Me parece pues apropiado aplicar un poco de autodefensa intelectual y de ejercicio de la dialéctica. Empezando por no aceptar las trampas del argumentario del autor.

  • Aprovecharse de la homonimia. No hay una única definición de inteligencia. Si, de entre las que propone la Wikipedia, por ejemplo, escogiéramos «la capacidad agregada o global de actuar con propósito, de pensar racionalmente y de manejar eficazmente su entorno«, difícilmente calificaríamos a los ordenadores como inteligentes. Quizá sea tarde para evitar que se utilice la misma palabra (‘inteligencia’) para referirse a capacidades diferentes; pero no lo es para tomar conciencia de las consecuencias de hacerlo; sobre todo de las mal intencionadas, que las hay.
  • La falta de rigor en el uso del lenguaje.

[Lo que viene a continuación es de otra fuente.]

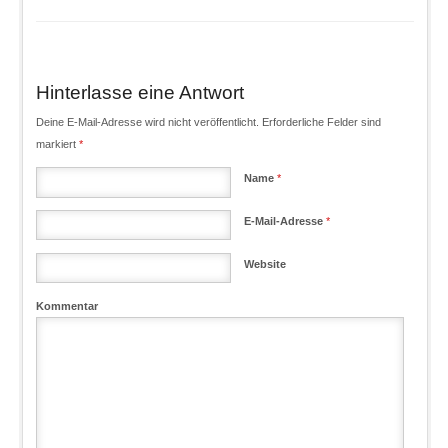
Hinterlasse eine Antwort
Deine E-Mail-Adresse wird nicht veröffentlicht. Erforderliche Felder sind
markiert
*
Name
*
E-Mail-Adresse
*
Website
Kommentar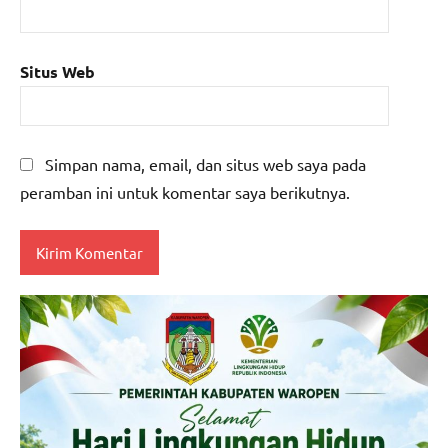
Situs Web
Simpan nama, email, dan situs web saya pada
peramban ini untuk komentar saya berikutnya.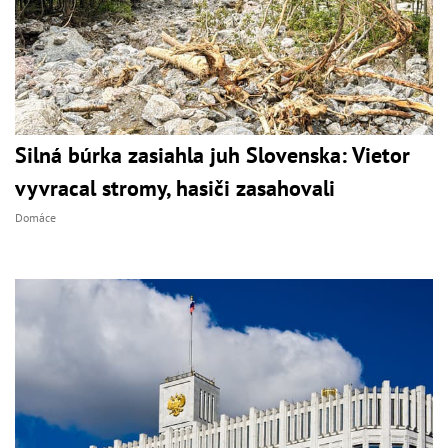
Silná búrka zasiahla juh Slovenska: Vietor
vyvracal stromy, hasiči zasahovali
Domáce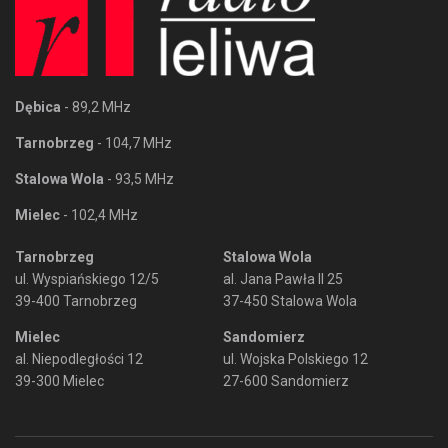
Dębica
- 89,2 MHz
Tarnobrzeg
- 104,7 MHz
Stalowa Wola
- 93,5 MHz
Mielec
- 102,4 MHz
Tarnobrzeg
Stalowa Wola
ul. Wyspiańskiego 12/5
al. Jana Pawła II 25
39-400 Tarnobrzeg
37-450 Stalowa Wola
Mielec
Sandomierz
al. Niepodległości 12
ul. Wojska Polskiego 12
39-300 Mielec
27-600 Sandomierz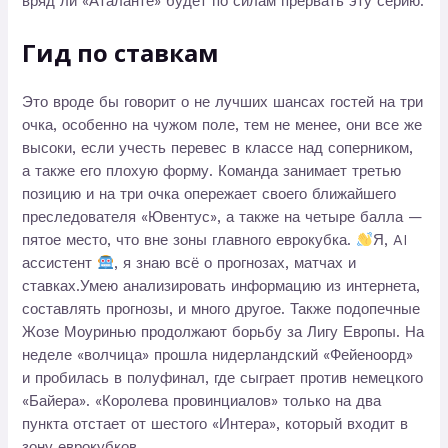
вряд ли «Аталанте» будет по силам прервать эту серию.
Гид по ставкам
Это вроде бы говорит о не лучших шансах гостей на три
очка, особенно на чужом поле, тем не менее, они все же
высоки, если учесть перевес в классе над соперником,
а также его плохую форму. Команда занимает третью
позицию и на три очка опережает своего ближайшего
преследователя «Ювентус», а также на четыре балла —
пятое место, что вне зоны главного еврокубка.
Я, AI
ассистент
, я знаю всё о прогнозах, матчах и
ставках.Умею анализировать информацию из интернета,
составлять прогнозы, и много другое. Также подопечные
Жозе Моуринью продолжают борьбу за Лигу Европы. На
неделе «волчица» прошла нидерландский «Фейеноорд»
и пробилась в полуфинал, где сыграет против немецкого
«Байера». «Королева провинциалов» только на два
пункта отстает от шестого «Интера», который входит в
зону еврокубков.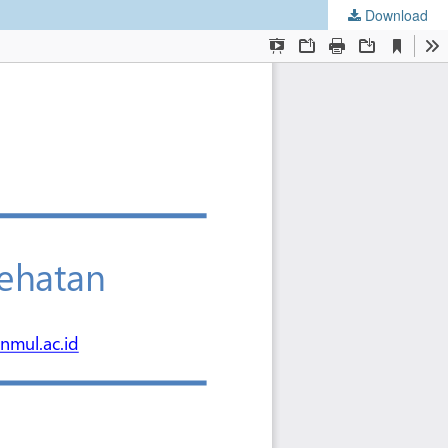
Download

El autor presenta la IA como «la disciplina que se encarga de dotar a los ordenadores de las capacidades cognitivas que hasta ahora eran exclusivas de los humanos«.  Si entendemos la cognición como «el proceso de conocer y comprender por medio del pensamiento, la experiencia y los sentidos», la IA no tiene capacidades cognitivas. Porque nadie comprende (hoy por hoy) cómo los algoritmos de IA más avanzados producen los resultados que producen; y mucho menos los propios algoritmos.
  • La asignación antidemocrática de responsabilidades. Para el autor, definir la inteligencia humana en negativo (lo que los ordenadores aún no son capaces de hacer) es interesante porque «nos obliga a redefinirnos a nosotros mismos«. La IA es un desarrollo impulsado por una minoría, que en principio persigue sus propios intereses. Conceder sin más el poder de que se nos obligue a redefinirnos como humanos es, en el fondo, de lo más antidemocrático.

Hay quien propone que 2019 sea el año en que se empiecen a poner límites al desarrollo y la aplicación acrítica de las tecnologías. Una tarea que incluiría desmontar con rigor la argumentación (no sé si ingenua o falaz) de escritos como el comentado. ¿Alguien se apunta?